Large List of Utterances
Having a large and varied set of utterances increases your chatbot’s ability to resolve intents accurately. Talk to your potential users of the chatbot to understand what languages they are using, how they ask questions, and use the exact vernacular they are using in order to add to the list of utterances for each intent.
Balanced List of Intents
Ensuring that each intent has the same number of utterances across the testing corpus will allow for more accuracy in resolving the intent. However, the more you feed the machine with utterances across all intents, the more the chatbot can use the intents to be more precise.
If you are starting with a new bot, a good guideline is having at minimum 5 and at the most optimum 10 utterances per intent in order to have a good foundation going.
While it may appear that having a large list of utterances increases a chatbot’s effectiveness to provide a response, the most important part of creating intents for a chatbot is having intents that are distinct and clear from one another. Having intents with very similar utterances across intents may cause the chatbot to fail far worse than one with a longer list of utterances.
Avoiding Short Utterances
Avoiding single words or sentence fragments can help the model be trained on better phrases in order to resolve the intent.
Opposing Intents with Parallel Utterances
If you have opposing intents, create parallel phrases. In the pizza example, you can have an intent called OrderPizza and another intent called CancelPizza so that there is contrast in what needs to be done.
Priority of Intents
Having your language understanding model align with an intent priority will allow you to control the intent detection. If you know that your chatbot has an adoption rate that is very much higher than another skill or task, you should set priority to the most used skill so that the detection rate is more successful for that skill because you know that’s what the user wanted most of the time.
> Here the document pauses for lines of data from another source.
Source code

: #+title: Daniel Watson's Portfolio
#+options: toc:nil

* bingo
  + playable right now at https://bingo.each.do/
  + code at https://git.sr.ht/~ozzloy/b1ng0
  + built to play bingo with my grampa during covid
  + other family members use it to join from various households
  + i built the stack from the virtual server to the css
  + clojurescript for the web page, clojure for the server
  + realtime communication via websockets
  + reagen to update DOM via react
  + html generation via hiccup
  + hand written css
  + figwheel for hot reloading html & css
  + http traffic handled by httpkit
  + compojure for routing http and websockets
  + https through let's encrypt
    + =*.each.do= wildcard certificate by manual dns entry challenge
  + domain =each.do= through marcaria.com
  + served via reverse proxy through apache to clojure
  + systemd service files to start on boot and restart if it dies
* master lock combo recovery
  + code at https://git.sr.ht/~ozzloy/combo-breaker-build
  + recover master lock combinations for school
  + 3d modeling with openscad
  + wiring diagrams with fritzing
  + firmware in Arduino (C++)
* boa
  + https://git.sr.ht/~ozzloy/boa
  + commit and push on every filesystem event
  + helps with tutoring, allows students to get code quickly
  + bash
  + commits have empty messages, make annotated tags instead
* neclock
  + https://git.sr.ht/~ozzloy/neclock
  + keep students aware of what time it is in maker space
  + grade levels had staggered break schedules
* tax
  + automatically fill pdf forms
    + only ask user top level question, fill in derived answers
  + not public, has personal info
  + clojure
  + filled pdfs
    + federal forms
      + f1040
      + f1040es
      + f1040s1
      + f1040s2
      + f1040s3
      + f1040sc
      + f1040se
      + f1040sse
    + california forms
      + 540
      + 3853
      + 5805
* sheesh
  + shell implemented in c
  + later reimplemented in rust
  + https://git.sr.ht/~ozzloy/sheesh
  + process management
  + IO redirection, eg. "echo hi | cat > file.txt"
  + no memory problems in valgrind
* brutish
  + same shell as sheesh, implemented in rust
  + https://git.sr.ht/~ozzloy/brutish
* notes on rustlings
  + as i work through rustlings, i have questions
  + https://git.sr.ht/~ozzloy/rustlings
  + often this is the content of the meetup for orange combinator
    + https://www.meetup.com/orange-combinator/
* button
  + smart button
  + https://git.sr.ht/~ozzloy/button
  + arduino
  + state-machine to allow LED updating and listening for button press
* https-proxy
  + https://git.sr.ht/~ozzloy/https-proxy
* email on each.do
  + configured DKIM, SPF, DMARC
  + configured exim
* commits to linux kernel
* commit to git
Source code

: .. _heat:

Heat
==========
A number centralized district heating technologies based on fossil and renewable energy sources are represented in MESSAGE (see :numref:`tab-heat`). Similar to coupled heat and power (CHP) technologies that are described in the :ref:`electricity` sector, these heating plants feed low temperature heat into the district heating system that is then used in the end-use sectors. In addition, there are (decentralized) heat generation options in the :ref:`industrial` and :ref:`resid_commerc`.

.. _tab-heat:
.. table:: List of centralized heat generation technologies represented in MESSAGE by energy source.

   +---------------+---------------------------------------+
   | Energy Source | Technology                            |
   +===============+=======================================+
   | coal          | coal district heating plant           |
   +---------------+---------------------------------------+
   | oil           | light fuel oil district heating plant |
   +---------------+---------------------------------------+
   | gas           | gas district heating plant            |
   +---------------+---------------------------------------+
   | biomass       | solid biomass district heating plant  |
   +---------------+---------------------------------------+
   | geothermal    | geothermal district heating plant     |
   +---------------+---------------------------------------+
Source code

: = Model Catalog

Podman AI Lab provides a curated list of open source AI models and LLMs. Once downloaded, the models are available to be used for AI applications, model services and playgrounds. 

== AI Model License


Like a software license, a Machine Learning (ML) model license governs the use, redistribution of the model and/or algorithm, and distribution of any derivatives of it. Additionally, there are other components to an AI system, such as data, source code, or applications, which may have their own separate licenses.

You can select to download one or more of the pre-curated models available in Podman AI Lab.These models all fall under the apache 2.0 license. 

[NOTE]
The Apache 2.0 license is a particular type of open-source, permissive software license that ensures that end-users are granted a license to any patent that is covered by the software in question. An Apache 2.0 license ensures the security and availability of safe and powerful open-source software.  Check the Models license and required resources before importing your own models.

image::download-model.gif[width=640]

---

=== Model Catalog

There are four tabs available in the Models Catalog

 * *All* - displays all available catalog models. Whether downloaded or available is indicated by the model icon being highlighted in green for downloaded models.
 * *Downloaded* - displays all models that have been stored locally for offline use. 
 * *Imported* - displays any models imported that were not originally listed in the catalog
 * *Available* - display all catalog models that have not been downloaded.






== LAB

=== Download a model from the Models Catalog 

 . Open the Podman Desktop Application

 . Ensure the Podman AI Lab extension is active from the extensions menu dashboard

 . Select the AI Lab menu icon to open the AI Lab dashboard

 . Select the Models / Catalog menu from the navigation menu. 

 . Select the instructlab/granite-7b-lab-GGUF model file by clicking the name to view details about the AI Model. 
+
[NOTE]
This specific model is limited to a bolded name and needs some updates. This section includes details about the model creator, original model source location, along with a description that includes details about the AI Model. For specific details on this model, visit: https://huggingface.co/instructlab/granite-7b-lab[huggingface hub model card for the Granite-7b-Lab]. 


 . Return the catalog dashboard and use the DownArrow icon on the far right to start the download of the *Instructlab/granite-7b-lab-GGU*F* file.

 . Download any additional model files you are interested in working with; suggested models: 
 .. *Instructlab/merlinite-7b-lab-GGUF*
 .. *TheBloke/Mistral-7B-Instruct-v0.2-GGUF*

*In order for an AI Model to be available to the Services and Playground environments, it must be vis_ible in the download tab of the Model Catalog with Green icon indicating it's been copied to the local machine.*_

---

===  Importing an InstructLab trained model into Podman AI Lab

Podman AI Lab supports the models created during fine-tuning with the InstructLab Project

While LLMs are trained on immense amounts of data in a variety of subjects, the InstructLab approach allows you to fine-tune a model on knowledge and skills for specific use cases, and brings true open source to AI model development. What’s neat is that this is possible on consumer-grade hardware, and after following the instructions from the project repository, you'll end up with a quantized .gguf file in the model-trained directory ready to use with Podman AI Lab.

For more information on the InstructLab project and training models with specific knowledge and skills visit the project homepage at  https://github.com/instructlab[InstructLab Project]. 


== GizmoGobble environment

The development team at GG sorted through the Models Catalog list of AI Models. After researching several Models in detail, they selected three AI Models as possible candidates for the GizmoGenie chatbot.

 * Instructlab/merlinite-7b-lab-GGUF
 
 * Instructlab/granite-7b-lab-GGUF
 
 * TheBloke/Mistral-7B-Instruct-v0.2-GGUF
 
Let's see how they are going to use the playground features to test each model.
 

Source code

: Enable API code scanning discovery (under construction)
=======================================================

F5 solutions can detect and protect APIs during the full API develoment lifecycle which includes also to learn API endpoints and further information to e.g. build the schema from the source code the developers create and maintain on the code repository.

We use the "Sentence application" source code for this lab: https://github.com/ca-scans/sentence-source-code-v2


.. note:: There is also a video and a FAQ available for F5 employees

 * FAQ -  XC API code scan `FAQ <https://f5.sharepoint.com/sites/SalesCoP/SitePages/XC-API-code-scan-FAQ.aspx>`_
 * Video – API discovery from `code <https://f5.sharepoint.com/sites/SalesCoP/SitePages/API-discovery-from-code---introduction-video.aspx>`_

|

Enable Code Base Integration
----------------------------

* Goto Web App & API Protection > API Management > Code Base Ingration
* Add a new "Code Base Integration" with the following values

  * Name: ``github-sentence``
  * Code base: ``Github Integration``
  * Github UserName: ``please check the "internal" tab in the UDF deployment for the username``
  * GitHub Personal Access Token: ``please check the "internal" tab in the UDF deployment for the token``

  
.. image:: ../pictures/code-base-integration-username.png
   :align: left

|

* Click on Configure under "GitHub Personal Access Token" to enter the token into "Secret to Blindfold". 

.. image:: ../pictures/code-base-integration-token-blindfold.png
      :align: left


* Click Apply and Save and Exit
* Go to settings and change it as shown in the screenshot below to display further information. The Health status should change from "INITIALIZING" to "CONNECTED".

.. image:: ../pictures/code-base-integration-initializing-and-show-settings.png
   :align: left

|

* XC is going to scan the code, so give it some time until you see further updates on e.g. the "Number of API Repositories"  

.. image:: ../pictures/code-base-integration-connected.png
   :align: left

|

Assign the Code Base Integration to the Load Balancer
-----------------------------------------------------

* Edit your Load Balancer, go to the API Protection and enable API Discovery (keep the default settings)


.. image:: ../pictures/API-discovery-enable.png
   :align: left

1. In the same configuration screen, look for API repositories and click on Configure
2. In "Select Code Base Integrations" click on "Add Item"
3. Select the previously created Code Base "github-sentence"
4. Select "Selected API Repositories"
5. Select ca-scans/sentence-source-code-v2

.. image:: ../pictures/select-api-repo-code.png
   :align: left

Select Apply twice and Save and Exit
Having a feedback loop for training and re-training will be important for ensuring that your chatbot is delivering the experience your user is looking for.
An intent allows your chatbot to understand what the user wants to do, allow it to categorize the user request by the actions and tasks that the chatbot can perform.
Having a shared vocabulary and mutual understanding of terms help to ensure that those that are in the field of chatbot innovation can learn and grow from one another.
They key for a chatbot to understanding humans is the ability to understand the human’s intentions and extracting the relevant information from it so that the chatbot can do, pull back, or provide the information the user is looking for.